En réalité, Alassane Ouattara mène le bal face à ses opposants. Il l’a si bien démontré sur la question de la réforme de la CEI. En effet, suite à l’arrêt en 2016 par la Cour africaine des droits de l’homme et de peuples, jugeant l’ancienne CEI déséquilibrée et demandant au gouvernement de changer sa composition, ce n’est qu’en 2019 (nomination des membres de la nouvelle CEI, le mercredi 25 septembre 2019) qu’Alassane Ouattara s’est exécuté. Qu’a fait l’opposition pour obtenir une réforme avant les élections municipales et régionales 2018 ? Rien.

Au demeurant, la nouvelle CEI nommée par Alassane Ouattara n’est pas conforme à l’arrêt de la Cour africaine des droits de l’homme et des peuples. D’où une nouvelle saisine de celle-ci par des députés Ivoiriens. Au cours de son meeting le 19 octobre 2019, à Yamoussoukro, Henri Konan Bédié a mentionné que « la requête des députés a été jugée recevable ». Quand est-ce qu’un nouvel arrêt sera rendu ? Alassane Ouattara suivra-t-il cet arrêt à la lettre ?

La présidentielle en Côte d’Ivoire est prévue pour octobre 2020. Ce qui signifie que nous sommes à douze petits mois. Il n’y a pas que la question de la composition de la CEI qui est soulevée par l’opposition ivoirienne. Il y a cette préoccupation non moins importante de l’établissement gratuit des Cartes nationales d’identité. Où en sommes-nous ?

« Enrôlement des étrangers »

Il y a aussi la question de l’enrôlement des étrangers sur la liste électorale par le RHDP comme l’a si bien confirmé Kobenan Kouassi Adjoumani, porte-parole principal du RHDP lors de sa conférence de presse du mardi 11 juin 2019 : « Nous, RHDP, on n’a pas peur d’enrôler les étrangers pour constituer notre électorat ».

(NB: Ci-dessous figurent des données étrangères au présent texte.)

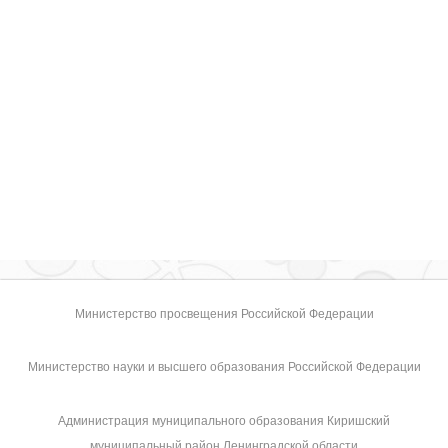
Министерство просвещения Российской Федерации
Министерство науки и высшего образования Российской Федерации
Администрация муниципального образования Киришский
муниципальный район Ленинградской области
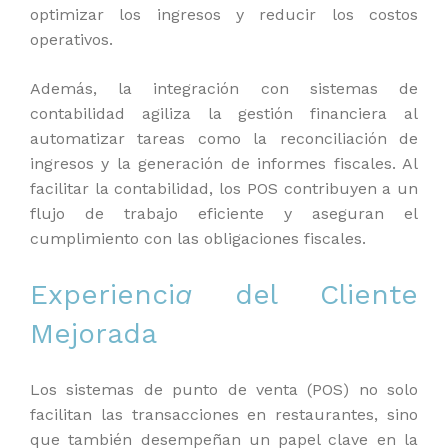
optimizar los ingresos y reducir los costos
operativos.
Además, la integración con sistemas de
contabilidad agiliza la gestión financiera al
automatizar tareas como la reconciliación de
ingresos y la generación de informes fiscales. Al
facilitar la contabilidad, los POS contribuyen a un
flujo de trabajo eficiente y aseguran el
cumplimiento con las obligaciones fiscales.
Experienci
a
del Cliente
Mejorada
Los sistemas de punto de venta (POS) no solo
facilitan las transacciones en restaurantes, sino
que también desempeñan un papel clave en la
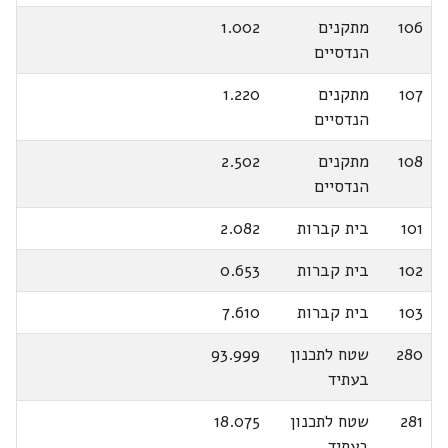
106
מתקנים
1.002
הנדסיים
107
מתקנים
1.220
הנדסיים
108
מתקנים
2.502
הנדסיים
101
בית קברות
2.082
102
בית קברות
0.653
103
בית קברות
7.610
280
שטח לתכנון
93.999
בעתיד
281
שטח לתכנון
18.075
בעתיד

Si l’opposition ivoirienne veut obtenir des élections crédibles, ouvertes et transparentes, il lui faudra tout mettre en œuvre pour obtenir :

1-La composition d’une CEI impartiale

2-L’établissement des CNI gratuitement comme ce fut le cas en 2009

3-Le respect scrupuleux de la Constitution de la troisième République

4-La non modification de la loi fondamentale à un an de la présidentielle

5-La non-inscription des étrangers sur la liste électorale devant servir à l’élection présidentielle d’octobre 2020.

6- La libération de tous les opposants détenus arbitrairement

Mais pour tout cela, quelles sont les stratégies envisagées par l’opposition ?

Une saisine de la Cour africaine des droits de l’homme et des peuples ne suffit pas pour régler toutes ces questions qui constituent des préalables à la tenue d’élection ouverte, transparente et crédible. Et pour l’heure, l’opposition semble ne pas montrer grande chose en dehors des discours.